WHAT TO PRODUCE
Pull out the lines from the very start of the entries down through the line containing "Súvisiace produkty", both included, and reproduce them exactly.

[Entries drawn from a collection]
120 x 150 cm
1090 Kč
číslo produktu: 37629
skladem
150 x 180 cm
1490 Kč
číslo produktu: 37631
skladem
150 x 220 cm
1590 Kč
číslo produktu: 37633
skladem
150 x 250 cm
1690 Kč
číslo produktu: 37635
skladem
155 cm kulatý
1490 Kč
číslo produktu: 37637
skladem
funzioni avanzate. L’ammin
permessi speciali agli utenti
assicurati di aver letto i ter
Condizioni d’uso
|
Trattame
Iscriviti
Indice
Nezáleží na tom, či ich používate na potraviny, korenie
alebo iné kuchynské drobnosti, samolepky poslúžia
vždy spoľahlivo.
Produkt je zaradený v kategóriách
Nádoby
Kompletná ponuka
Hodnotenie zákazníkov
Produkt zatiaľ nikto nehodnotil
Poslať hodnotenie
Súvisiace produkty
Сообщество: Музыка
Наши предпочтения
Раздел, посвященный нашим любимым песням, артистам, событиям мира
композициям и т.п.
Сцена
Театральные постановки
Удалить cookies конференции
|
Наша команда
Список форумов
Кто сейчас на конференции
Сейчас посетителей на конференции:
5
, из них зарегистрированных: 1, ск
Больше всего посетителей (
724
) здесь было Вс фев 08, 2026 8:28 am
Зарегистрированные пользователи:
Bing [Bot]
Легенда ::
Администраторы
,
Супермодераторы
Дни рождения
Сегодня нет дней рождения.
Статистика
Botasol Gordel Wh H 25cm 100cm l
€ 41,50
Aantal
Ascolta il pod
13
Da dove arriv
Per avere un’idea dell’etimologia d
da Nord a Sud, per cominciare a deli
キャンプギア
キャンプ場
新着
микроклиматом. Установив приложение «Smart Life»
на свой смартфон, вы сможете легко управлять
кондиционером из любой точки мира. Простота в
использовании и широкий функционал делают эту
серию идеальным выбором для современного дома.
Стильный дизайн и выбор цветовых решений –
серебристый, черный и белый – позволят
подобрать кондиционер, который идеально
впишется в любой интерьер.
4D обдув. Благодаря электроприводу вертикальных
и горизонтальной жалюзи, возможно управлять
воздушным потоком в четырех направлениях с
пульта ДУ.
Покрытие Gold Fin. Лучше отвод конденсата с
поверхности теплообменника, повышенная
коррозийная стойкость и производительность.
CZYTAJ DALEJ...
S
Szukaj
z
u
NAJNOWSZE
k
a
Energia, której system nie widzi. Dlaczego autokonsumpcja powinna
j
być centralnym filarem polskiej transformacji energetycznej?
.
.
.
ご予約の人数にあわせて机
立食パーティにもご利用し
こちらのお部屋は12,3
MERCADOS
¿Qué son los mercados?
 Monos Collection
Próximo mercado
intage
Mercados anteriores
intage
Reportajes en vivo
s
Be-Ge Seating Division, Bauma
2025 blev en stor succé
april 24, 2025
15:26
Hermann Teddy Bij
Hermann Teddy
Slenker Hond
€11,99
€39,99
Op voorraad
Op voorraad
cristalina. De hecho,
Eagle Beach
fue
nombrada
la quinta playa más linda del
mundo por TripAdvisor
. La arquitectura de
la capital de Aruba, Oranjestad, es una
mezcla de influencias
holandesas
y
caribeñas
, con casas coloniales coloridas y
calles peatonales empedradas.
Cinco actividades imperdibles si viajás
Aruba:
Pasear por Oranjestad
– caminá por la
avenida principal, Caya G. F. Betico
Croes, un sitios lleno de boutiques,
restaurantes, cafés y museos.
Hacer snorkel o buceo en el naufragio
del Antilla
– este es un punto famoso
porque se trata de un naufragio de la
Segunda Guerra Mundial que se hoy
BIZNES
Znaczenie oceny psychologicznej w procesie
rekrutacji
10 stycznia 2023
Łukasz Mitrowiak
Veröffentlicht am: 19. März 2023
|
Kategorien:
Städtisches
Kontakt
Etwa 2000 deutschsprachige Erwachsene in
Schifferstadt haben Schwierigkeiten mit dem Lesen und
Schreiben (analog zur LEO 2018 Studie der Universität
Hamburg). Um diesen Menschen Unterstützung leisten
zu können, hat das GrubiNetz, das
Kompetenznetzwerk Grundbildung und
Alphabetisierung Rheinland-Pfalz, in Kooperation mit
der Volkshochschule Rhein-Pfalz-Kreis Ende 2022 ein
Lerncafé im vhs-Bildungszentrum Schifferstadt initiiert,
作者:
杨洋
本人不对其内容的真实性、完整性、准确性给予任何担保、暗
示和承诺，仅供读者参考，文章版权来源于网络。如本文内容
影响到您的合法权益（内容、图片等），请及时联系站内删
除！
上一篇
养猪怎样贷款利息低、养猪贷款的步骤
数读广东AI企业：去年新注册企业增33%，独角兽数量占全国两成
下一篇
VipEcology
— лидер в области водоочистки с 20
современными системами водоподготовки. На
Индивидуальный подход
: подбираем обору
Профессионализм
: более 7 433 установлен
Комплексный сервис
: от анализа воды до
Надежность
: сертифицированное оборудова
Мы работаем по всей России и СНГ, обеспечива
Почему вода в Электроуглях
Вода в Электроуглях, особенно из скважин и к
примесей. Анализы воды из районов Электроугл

WORKED SOLUTION
120 x 150 cm
1090 Kč
číslo produktu: 37629
skladem
150 x 180 cm
1490 Kč
číslo produktu: 37631
skladem
150 x 220 cm
1590 Kč
číslo produktu: 37633
skladem
150 x 250 cm
1690 Kč
číslo produktu: 37635
skladem
155 cm kulatý
1490 Kč
číslo produktu: 37637
skladem
funzioni avanzate. L’ammin
permessi speciali agli utenti
assicurati di aver letto i ter
Condizioni d’uso
|
Trattame
Iscriviti
Indice
Nezáleží na tom, či ich používate na potraviny, korenie
alebo iné kuchynské drobnosti, samolepky poslúžia
vždy spoľahlivo.
Produkt je zaradený v kategóriách
Nádoby
Kompletná ponuka
Hodnotenie zákazníkov
Produkt zatiaľ nikto nehodnotil
Poslať hodnotenie
Súvisiace produkty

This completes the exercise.